AMD Interlagos processors are based on the company's upcoming Bulldozer architecture, can pack up to 16 processing cores, include a quad-channel memory controller and are compatible with the G34 socket.

The Cray XK6 supercomputer is shipped together with a unified x86/GPU programming environment that includes various tools, libraries, compilers and third-party software.

“Every aspect of the Cray XK6 has been engineered to meet the real-world performance demands of researchers and scientists tasked with solving the world's grand challenges,” said Barry Bolding, vice president of Cray's product division.

“Cray has a long history of working with accelerators in our vector technologies.

“We are leveraging this expertise to create a scalable hybrid supercomputer -- and the associated first-generation of a unified x86/GPU programming environment -- that will allow the system to more productively meet the scientific challenges of today and tomorrow,” concluded the company's rep.

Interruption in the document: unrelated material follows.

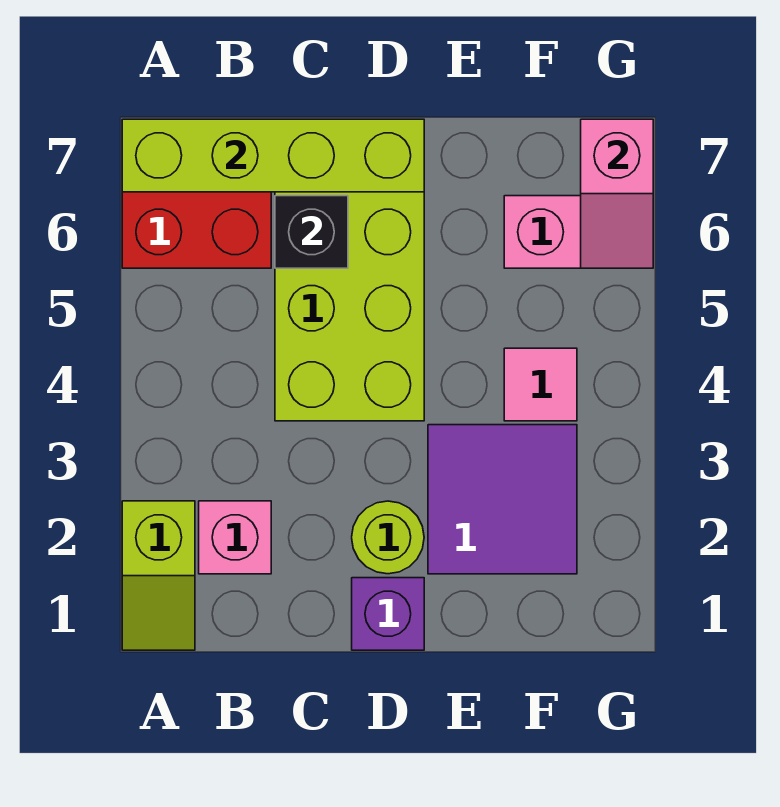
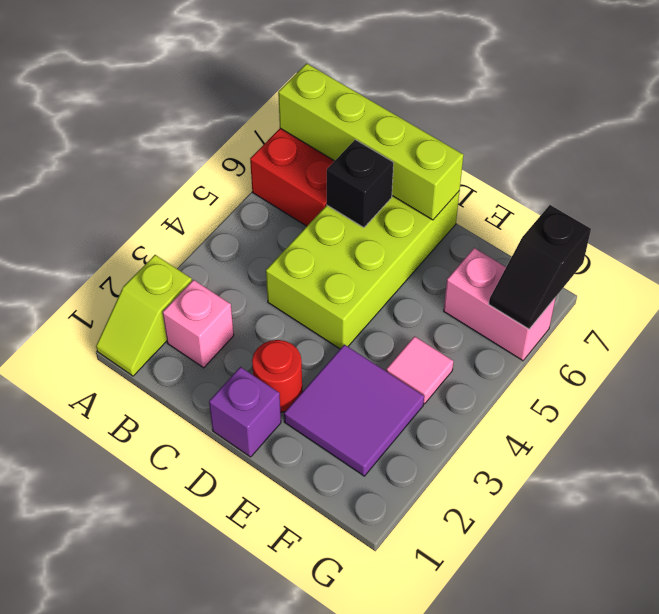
lime 1x1 round brick [352,501,424,574] -> red 1x1 round brick [252,340,302,412]
pink 1x2 slope [581,119,653,268] -> black 1x2 slope [489,205,591,329]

Upgradeable from Cray XT4, Cray XT5, Cray XT6 or Cray XE6 systems, the XK6 system is expected to be available in the second half of 2011.

Cray's first customer for the new XK6 system is the Swiss National Supercomputing Centre (CSCS) in Manno, Switzerland, which has contracted the company to upgrade its Cray XE6m machine, nicknamed "Piz Palu," to a multi-cabinet XK6 supercomputer.